**EXCERPT TO READ**
* Start *
I would certainly like to praise music with all my heart as the excellent gift of God which it is and to commend it to everyone. . . . Next to the Word of God, music deserves the highest praise. She is a mistress and governess of those human emotions—to pass over the animals—which as masters govern men or more often overwhelm them. No greater commendation than this can be found—at least not by us. For whether you wish to comfort the sad, to terrify the happy, to encourage the despairing, to humble the proud, to calm the passionate, or to appease those full of hate—and who could number all these masters of the human heart, namely, the emotions, inclinations, and affections that impel men to evil or good?—what more effective means than music could you find? The Holy Ghost himself honors her as an instrument for his proper work when in his Holy Scriptures he asserts that through her his gifts were instilled in the prophets, namely, the inclination to all virtues, as can be seen in Elisha [II Kings 3:15]. On the other hand, she serves to cast out Satan, the instigator of all sins, as is shown in Saul, the king of Israel [I Sam. 16:23].
* End *
**RECORD EXTRACTS**
* Start *
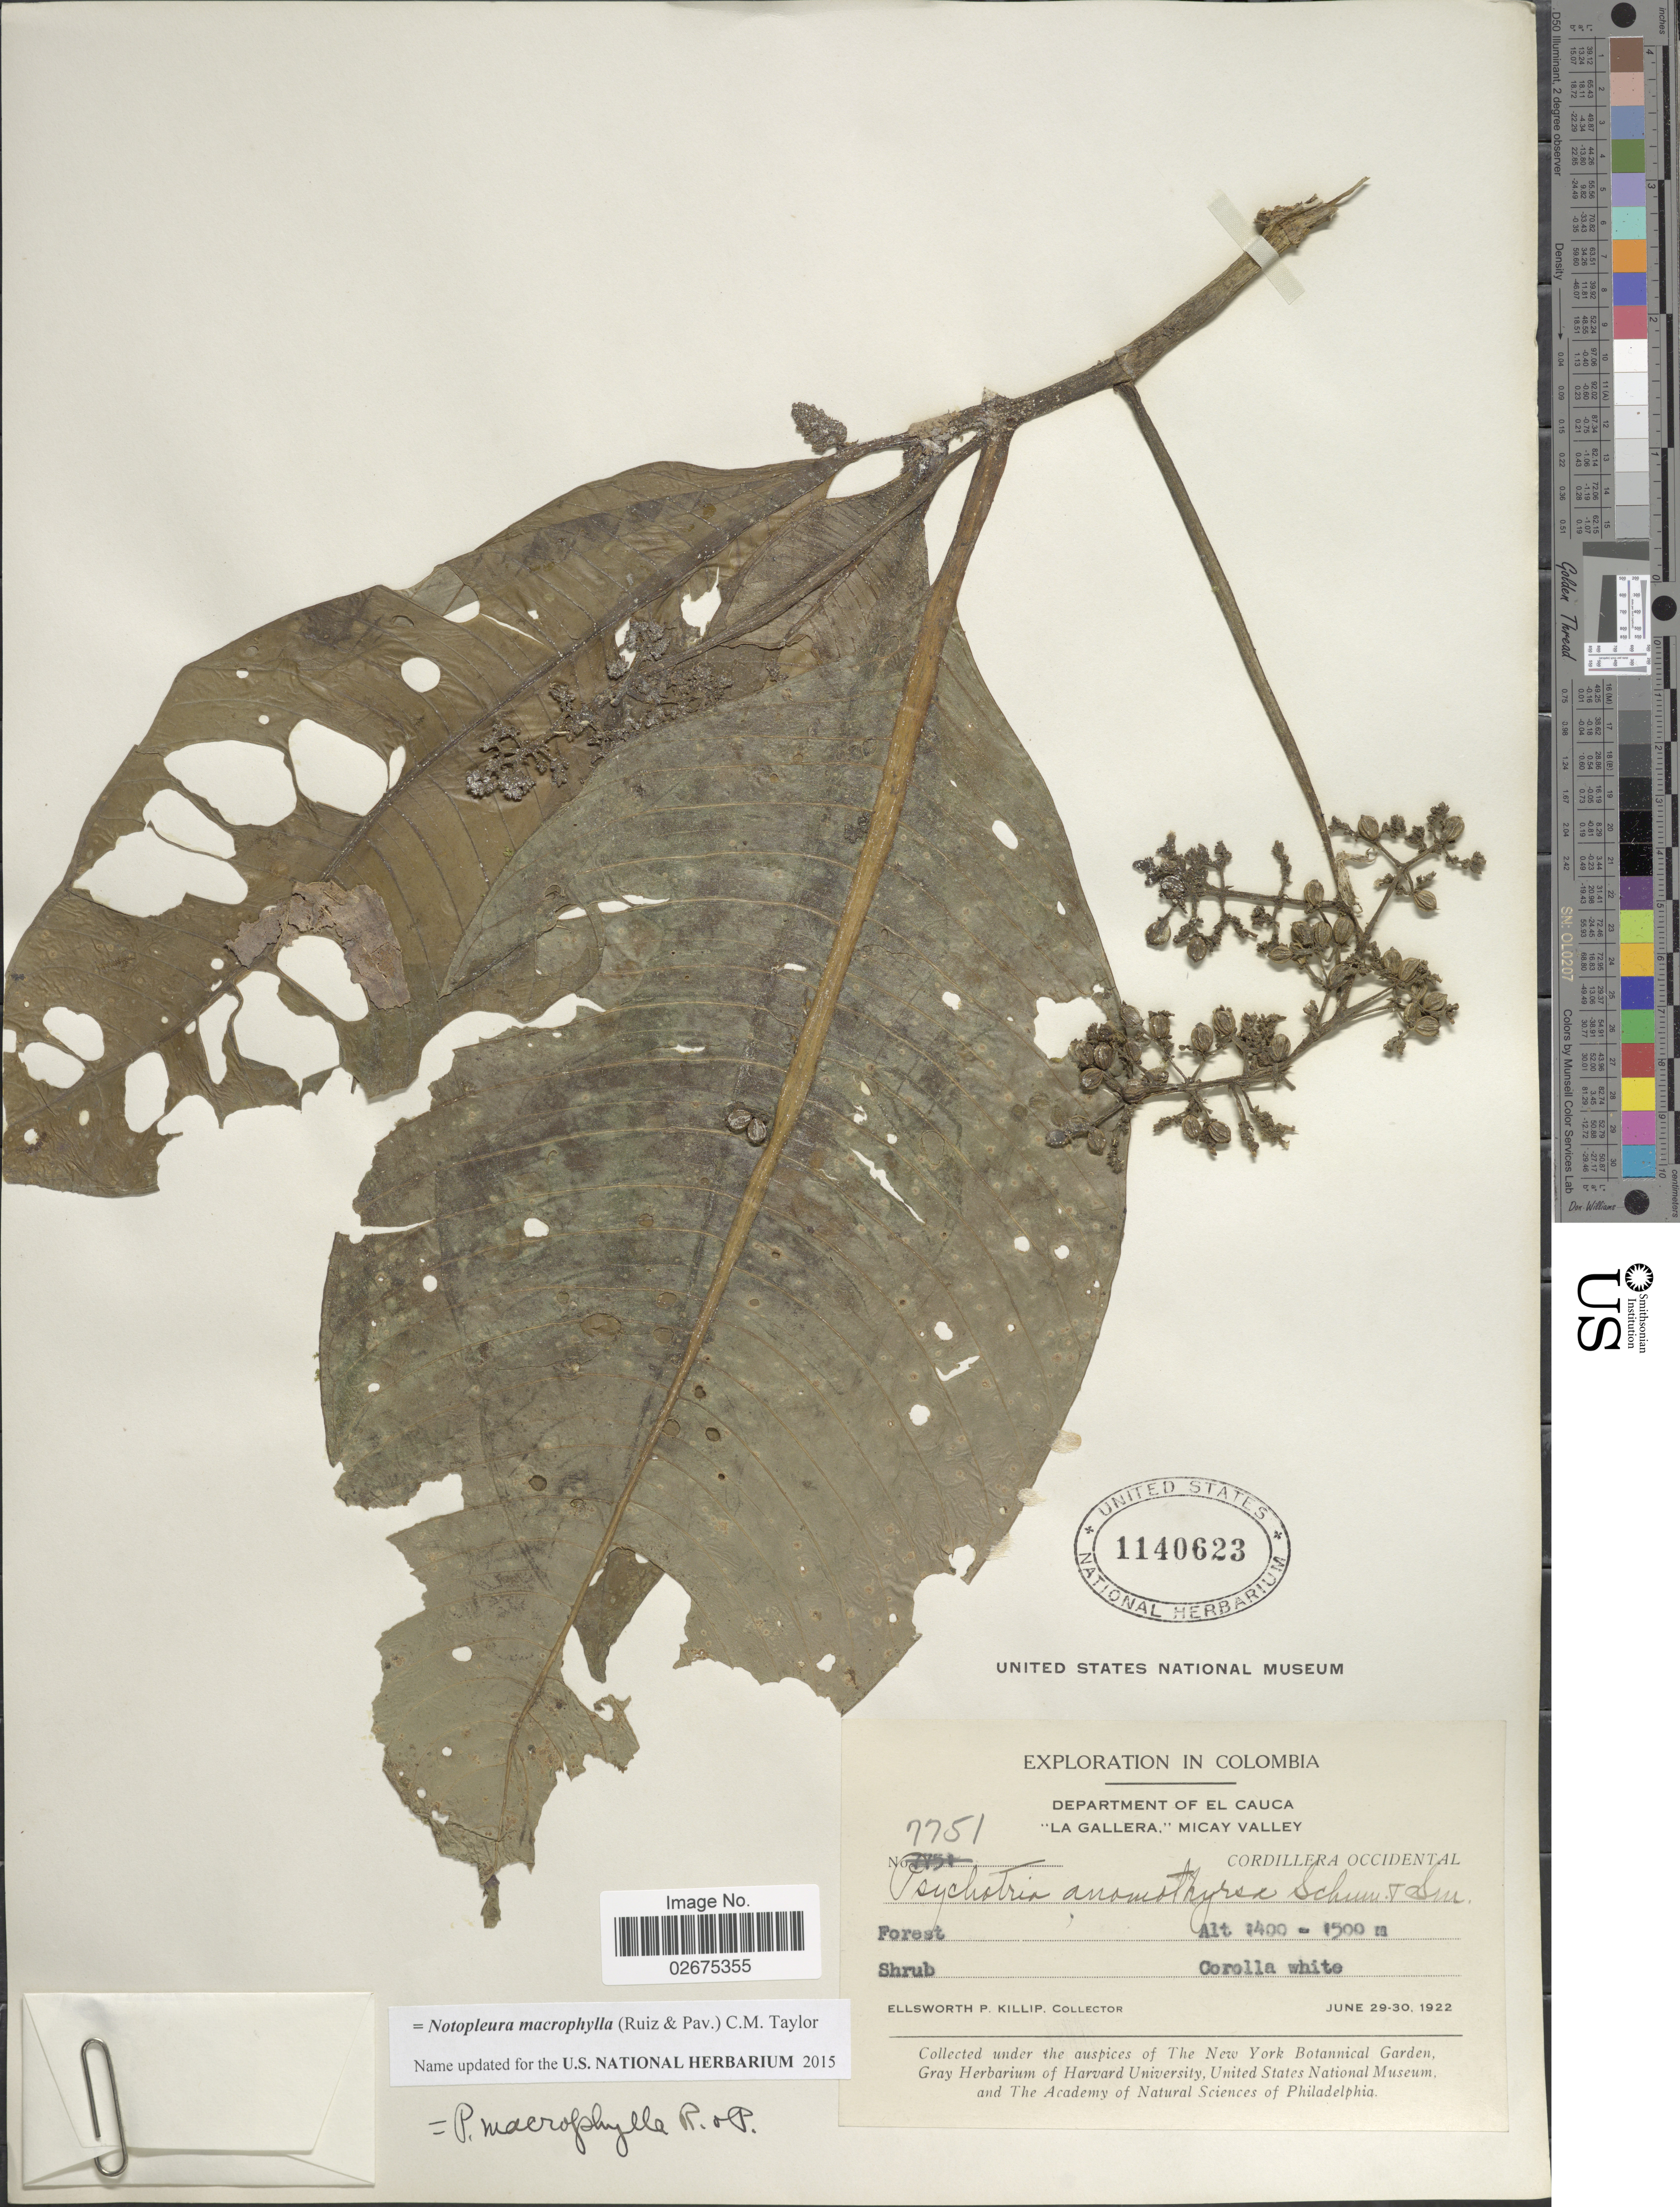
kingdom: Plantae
* End *
* Start *
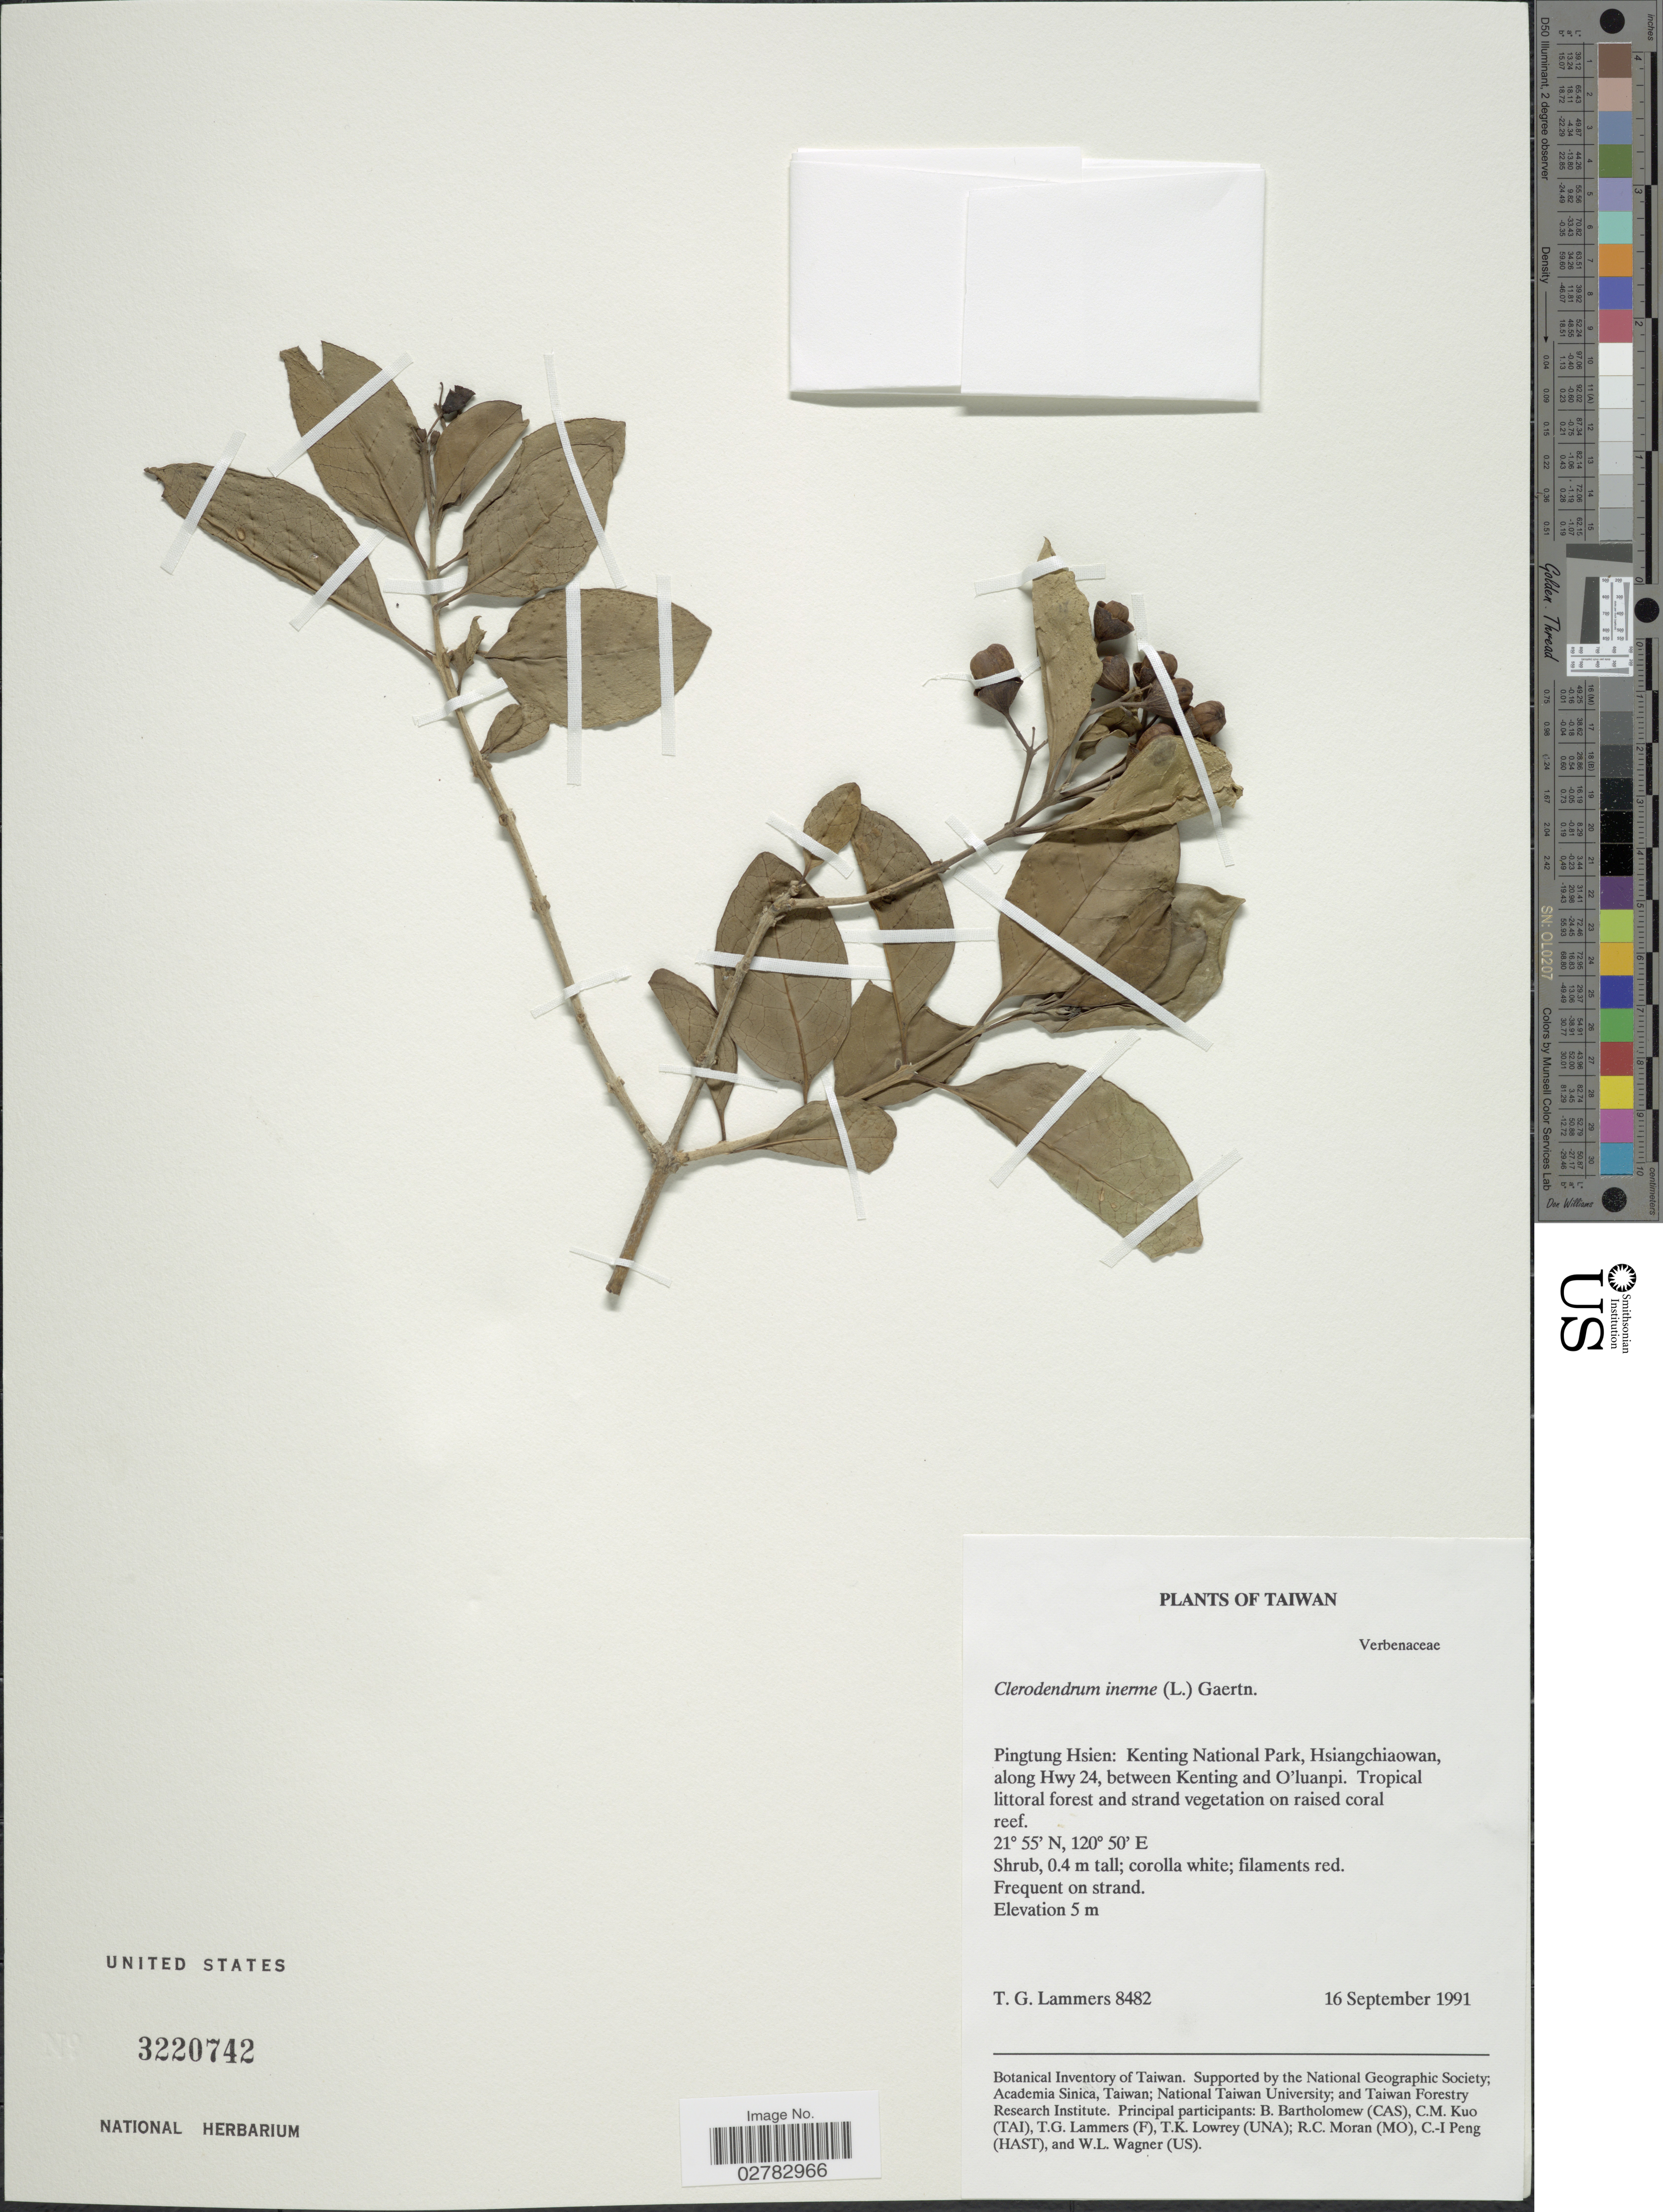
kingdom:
* End *
**TASKS AND EXERCISES**
• a. In the passage praising music, which biblical figure shows music serving to cast out Satan?
• b. Write what comes next in the passage praising music, starting right after its final sentence.

**ANSWER SET**
• a. Saul, the king of Israel.

• b.
Thus it was not without reason that the fathers and prophets wanted nothing else to be associated as closely with the Word of God as music. Therefore, we have so many hymns and Psalms where message and music join to move the listener’s soul, while in other living beings and [sounding] bodies music remains a language without words. After all, the gift of language combined with the gift of song was only given to man to let him know that he should praise God with both word and music, namely, by proclaiming [the Word of God] through music and by providing sweet melodies with words.